EXERCISE DETAILS. Return the lines below exactly, from the first line to the line that contains "Page size: 1500x1125.". Leave out pictures.

==*==

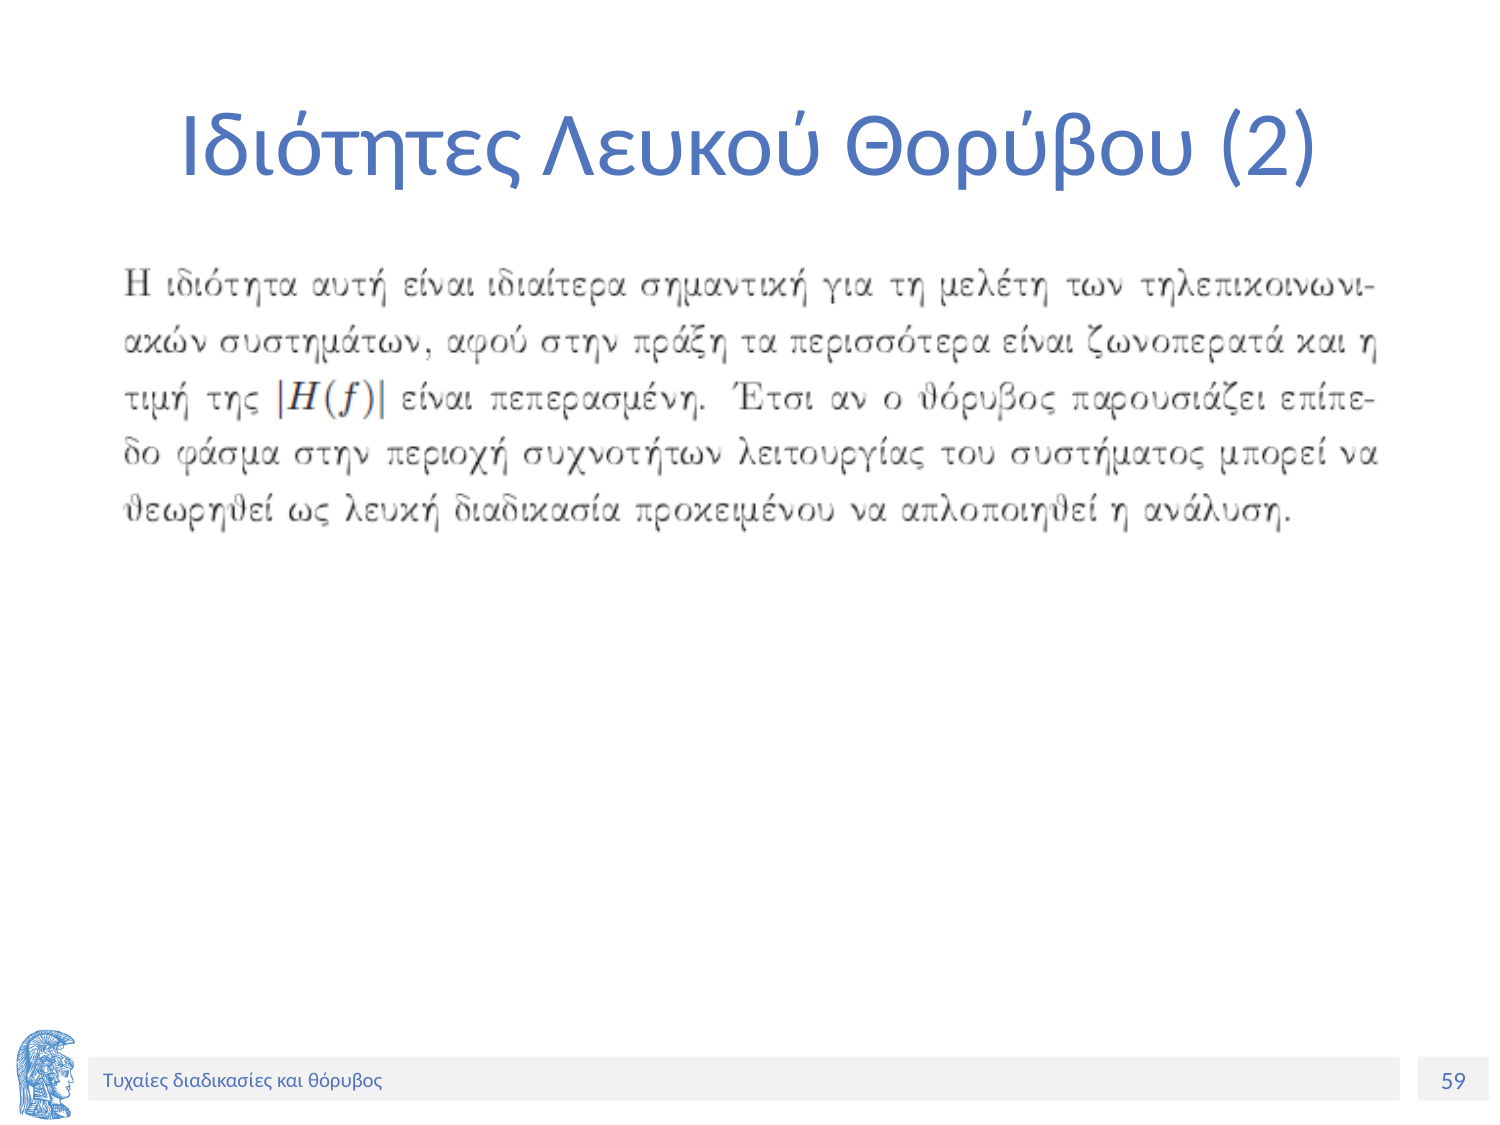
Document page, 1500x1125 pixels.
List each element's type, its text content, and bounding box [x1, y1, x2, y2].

picture [104, 255, 1396, 540]
picture [9, 1026, 81, 1120]
title Ιδιότητες Λευκού Θορύβου (2) [75, 45, 1425, 233]
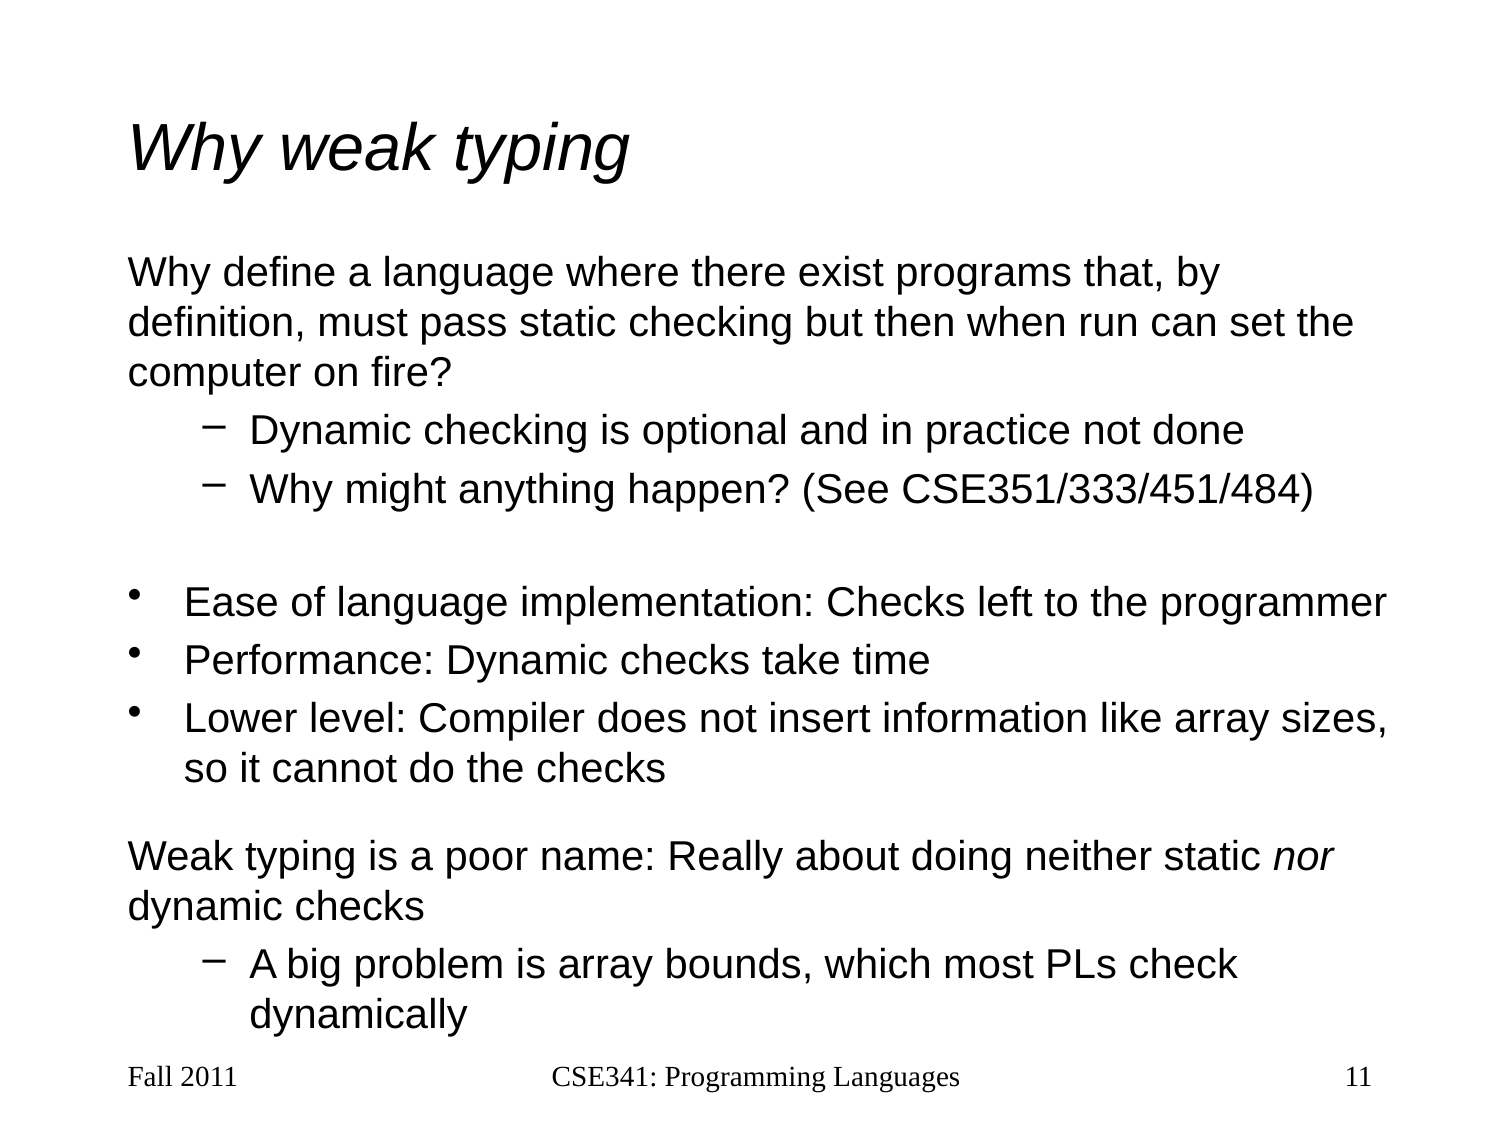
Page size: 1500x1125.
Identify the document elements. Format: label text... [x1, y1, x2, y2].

slide_number 11 [1074, 1049, 1388, 1125]
slide_number Fall 2011 [112, 1049, 426, 1125]
title Why weak typing [112, 49, 1388, 237]
footer CSE341: Programming Languages [474, 1049, 1038, 1125]
list Why define a language where there exist programs that, by definition, must pass static checking but then when run can set the computer on fire? Dynamic checking is optional and in practice not done Why might anything happen? (See CSE351/333/451/484) Ease of language implementation: Checks left to the programmer Performance: Dynamic checks take time Lower level: Compiler does not insert information like array sizes, so it cannot do the checks Weak typing is a poor name: Really about doing neither static nor dynamic checks A big problem is array bounds, which most PLs check dynamically [112, 237, 1426, 976]
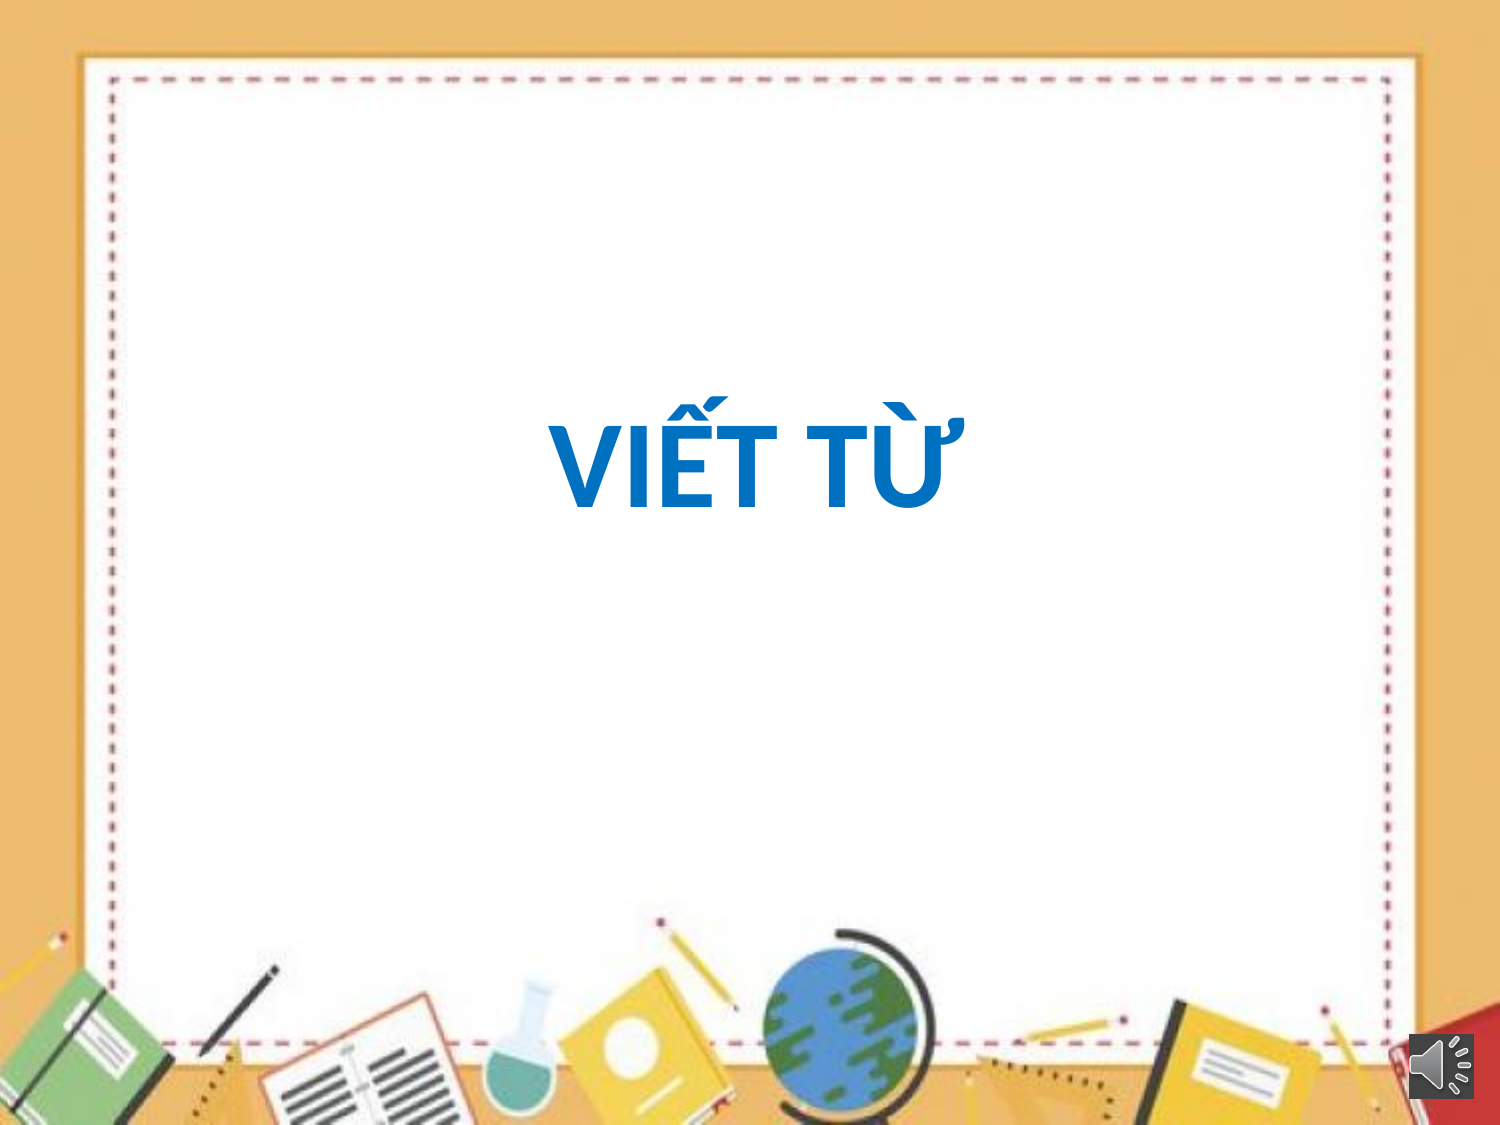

==*==

OUTPUT BELOW.
Document page, 1500x1125 pixels.
List each element's type, its text content, and bounding box [x1, y1, x2, y2].

picture [104, 255, 1396, 540]
picture [9, 1026, 81, 1120]
title Ιδιότητες Λευκού Θορύβου (2) [75, 45, 1425, 233]
Page size: 1500x1125.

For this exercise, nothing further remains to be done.